Our Grand Despair at the UWM's Turkish Film Series.
Last weekend kept you busy. And you were probably glued to The Weather Channel on Monday and Tuesday—or hiking over to the Lake Michigan shore to watch the waves. But now it’s time to head out to the concert hall or gallery. Or see a movie that doesn’t involve eviscerated teens or men in tights.
#5: Turkish Film Series at UW-Milwaukee’s Union Theatre.
Why? Because Turkey is turning out some of the most interesting and acclaimed films of recent years, with several awards and nominations at international festivals to their credit—if you haven’t yet seen 2011’s Once Upon a Time in Anatolia, that should seal the deal. This weekend-long festival includes a new documentary by one of the leading lights of Turkish cinema, Fatih Akin (Polluting Paradise) and Our Grand Despair, the last film by the acclaimed young director Seyfi Teoman, who was tragically killed in a motorcycle accident in May. All screenings are free.
#4: Theresa Caputo at the Riverside Theatre.
Why? Because we couldn’t resisthttp: a shout out to TLC’s Long Island Medium. For it is certainly serendipitous that she appears shortly after the Hurricane Sandy altered her native landscape. Or is it??!! Judging from the two nearly sold out Riverside shows, folks are eager to glimpse the future through Theresa’s clairvoyant eyes. And she’ll certainly talk about that “funny feeling” she got a few months ago when she was looking out into the Atlantic: “Oh my Gawwdd. I think something is going to happen.”
#3: The Klezmatics at UW-Milwaukee’s Zelazo Center.

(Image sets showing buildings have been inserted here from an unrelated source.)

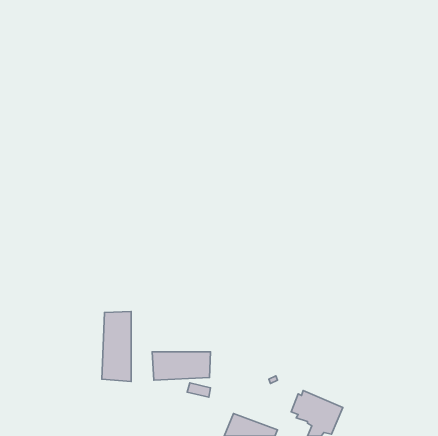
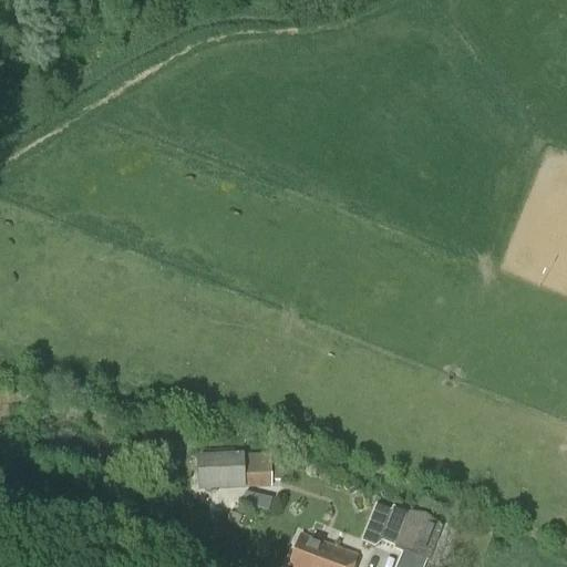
building: [102,312,131,381] -> none

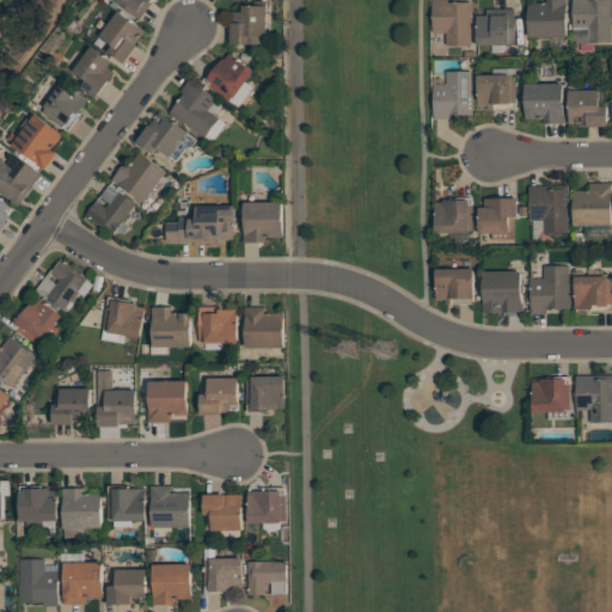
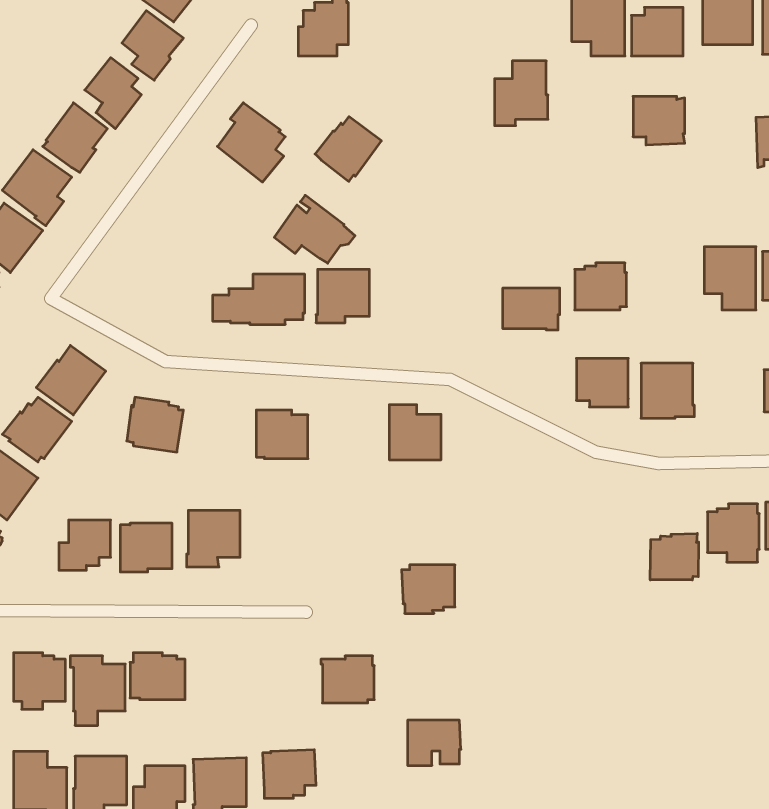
building: [202,54,251,102] -> [315,117,381,181]
building: [432,72,471,120] -> [495,61,548,126]
building: [522,84,563,124] -> none
building: [135,111,195,161] -> [274,195,355,263]
building: [110,152,165,203] -> none
building: [84,185,135,235] -> none
building: [477,200,515,240] -> none
building: none -> [503,288,560,330]
building: [528,267,569,314] -> none
building: [151,307,190,353] -> none
building: [244,307,282,348] -> [389,405,441,460]
building: [244,377,283,412] -> [402,565,455,613]
building: [198,379,237,416] -> none
building: none -> [650,533,699,580]
building: [148,486,189,528] -> none
building: [202,495,240,531] -> none
building: [246,562,286,595] -> [408,720,461,765]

Why? Oy! Need you ask? This New York-based sextet has been bringing Klezmer music to the masses for over 25 years. And in the process, it has blended the music’s singular sound with everything from jazz to funk to the heartland folk of Woody Guthrie (the 2006 Guthrie album, Wonder Wheel, won the Grammy for Contemporary World Music). The group’s recordings are celebrated, its imagination is wide-ranging, but there is nothing like a Klezmatics concert, which will certainly have the usually reserved audiences at the Zelazo Center dancing the Hora in the aisles. One of UW-Milwaukee’s Peck School’s “Year of the Arts” events that celebrates the school’s 50th anniversary.

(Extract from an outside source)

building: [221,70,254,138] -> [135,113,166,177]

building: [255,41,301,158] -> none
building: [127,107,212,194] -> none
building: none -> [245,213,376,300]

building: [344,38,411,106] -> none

#2: Day of the Dead Celebration at Latino Arts.
Why? Because El Dia de Muertos is upon us. And if your recent Halloween was all about Kit Kat Bars and slutty nurse costumes, you might extend your celebration into traditions that reflect on the bridge between this life and the next with a little more gravitas. Latino Arts gives you two ways to do it. The Mexican folk band, A Flor de Piel, led by multi-Grammy nominee Renato Cerón plays a concert of traditional music from Cuba, Mexica, Puerto Rico and elsewhere on Friday night. And before the concert, stroll down the hall to the opening of Latino Arts’ annual exhibit of Ofrendas, altars constructed to commemorate those who have recently died.
#1: Milwaukee Symphony Orchestra at the Marcus Center.
Why? Because the young British conductor Michael Francis has been making a habit of around the world of “filling in” for conductors who didn’t show up. In recent months, he’s stepped in for Valery Gergiev, John Adams, Andre Previn and Jeffrey Kahane. But this show is all his own, a program that features Cesar Franck’s late Romantic symphony, and Hindemith’s more modern symphony Mathis der Maler. It’s also a chance to hear one of the MSO’s most talented soloists, Todd Levy playing the sunny bright Clarinet Concerto of Carl Maria von Weber.